Wal-Mart is the nation's largest private employer. Yet we cannot point to Wal-Mart with pride and hold it up as a shining example of America at its best. Instead, people fear Wal-Mart because it is creating an army of employees so poor that they cannot provide health care for themselves or their children. As the largest company in the U.S., Wal-Mart also says to other companies, "if you want to be as successful as Wal-Mart is, you need to treat your employees like Wal-Mart does." The way Wal-Mart treats its employees, quite clearly, is to sink them into poverty and welfare.

Also from the article:
    "Most employees who make $7 to $8 an hour can't afford health insurance," said Cindia Cameron, organizing director of 9 to 5, National Association of Working Women. "When a very wealthy employer passes off to taxpayers what is rightfully a labor force cost, that's a serious public policy problem."
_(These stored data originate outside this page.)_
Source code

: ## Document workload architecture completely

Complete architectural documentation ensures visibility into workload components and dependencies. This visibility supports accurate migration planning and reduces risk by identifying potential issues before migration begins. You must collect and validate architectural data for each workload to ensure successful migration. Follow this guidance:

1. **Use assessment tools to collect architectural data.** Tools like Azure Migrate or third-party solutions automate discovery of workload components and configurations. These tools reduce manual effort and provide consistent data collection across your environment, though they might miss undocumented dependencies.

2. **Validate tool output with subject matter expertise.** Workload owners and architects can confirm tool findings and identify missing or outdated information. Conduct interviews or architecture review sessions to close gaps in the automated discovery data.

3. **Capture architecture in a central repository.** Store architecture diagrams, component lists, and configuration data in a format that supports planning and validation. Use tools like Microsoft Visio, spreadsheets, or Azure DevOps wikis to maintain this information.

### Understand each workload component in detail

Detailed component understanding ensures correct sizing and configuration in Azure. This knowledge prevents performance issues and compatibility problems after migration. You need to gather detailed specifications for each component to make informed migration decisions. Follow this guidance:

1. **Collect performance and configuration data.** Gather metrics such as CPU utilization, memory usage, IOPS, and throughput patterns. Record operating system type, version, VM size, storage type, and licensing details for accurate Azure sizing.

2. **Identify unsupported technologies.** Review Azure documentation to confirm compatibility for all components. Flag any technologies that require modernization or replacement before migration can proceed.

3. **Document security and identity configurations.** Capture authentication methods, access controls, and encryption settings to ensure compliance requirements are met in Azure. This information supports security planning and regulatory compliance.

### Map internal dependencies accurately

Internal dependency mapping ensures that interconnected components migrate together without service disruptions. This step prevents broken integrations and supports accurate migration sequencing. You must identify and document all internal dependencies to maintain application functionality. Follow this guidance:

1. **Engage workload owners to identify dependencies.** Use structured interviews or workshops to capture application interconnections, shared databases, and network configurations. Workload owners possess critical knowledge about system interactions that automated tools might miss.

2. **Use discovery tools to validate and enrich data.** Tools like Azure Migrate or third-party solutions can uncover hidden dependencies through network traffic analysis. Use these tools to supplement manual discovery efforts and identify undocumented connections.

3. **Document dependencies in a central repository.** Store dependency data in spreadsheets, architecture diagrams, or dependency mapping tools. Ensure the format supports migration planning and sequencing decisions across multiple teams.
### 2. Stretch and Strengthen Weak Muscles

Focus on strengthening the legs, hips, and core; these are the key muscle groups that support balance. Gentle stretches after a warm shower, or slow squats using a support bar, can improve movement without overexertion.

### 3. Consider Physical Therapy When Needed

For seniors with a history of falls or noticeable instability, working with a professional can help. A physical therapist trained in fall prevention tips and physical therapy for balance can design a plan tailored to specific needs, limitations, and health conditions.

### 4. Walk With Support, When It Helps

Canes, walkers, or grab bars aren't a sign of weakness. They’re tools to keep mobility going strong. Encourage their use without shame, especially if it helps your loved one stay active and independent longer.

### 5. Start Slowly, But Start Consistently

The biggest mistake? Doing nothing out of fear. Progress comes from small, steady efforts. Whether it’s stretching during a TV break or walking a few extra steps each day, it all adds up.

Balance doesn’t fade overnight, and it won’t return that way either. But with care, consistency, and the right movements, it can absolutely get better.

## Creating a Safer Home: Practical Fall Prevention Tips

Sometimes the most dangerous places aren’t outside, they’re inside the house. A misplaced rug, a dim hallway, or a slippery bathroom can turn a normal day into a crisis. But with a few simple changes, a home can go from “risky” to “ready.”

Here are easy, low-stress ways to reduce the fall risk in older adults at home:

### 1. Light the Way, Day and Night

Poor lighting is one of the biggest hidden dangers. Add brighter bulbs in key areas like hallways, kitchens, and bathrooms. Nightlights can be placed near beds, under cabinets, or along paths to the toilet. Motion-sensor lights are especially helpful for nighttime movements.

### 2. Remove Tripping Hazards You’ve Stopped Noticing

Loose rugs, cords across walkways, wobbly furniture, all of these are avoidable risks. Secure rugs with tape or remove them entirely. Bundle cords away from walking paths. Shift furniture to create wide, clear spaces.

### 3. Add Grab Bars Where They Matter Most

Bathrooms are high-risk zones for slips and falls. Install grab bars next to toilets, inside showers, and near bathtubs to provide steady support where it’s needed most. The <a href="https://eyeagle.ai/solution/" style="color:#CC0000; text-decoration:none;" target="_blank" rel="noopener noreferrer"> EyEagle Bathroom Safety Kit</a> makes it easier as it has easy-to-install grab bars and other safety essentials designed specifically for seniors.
This is as simple as the concentration of wealth gets. Wal-Mart pays its shareholders $1.3 billion in dividends each year (much of that going to a handful of insiders). The company owns and operates 20 private jets for its executives. The president of Wal-Mart made $21 million in 2002 [ref], appoximately 1,500 times more than a typical rank and file employee. It is safe to say that there are a number of top executives making millions more. And so on. These vast amounts of money could just as easily be distributed to employees. Instead of providing employees with real jobs, Wal-Mart is a machine to concentrate wealth at the top. See this page for further details.

Wal-Mart will continue to concentrate vast amounts of wealth in this way. Other companies will follow Wal-Mart's example and do the same. American workers will become more and more impoverished. This will continue until it becomes so perverse that Americans see what is happening and demand a fundamental restructuring of the nation's wealth.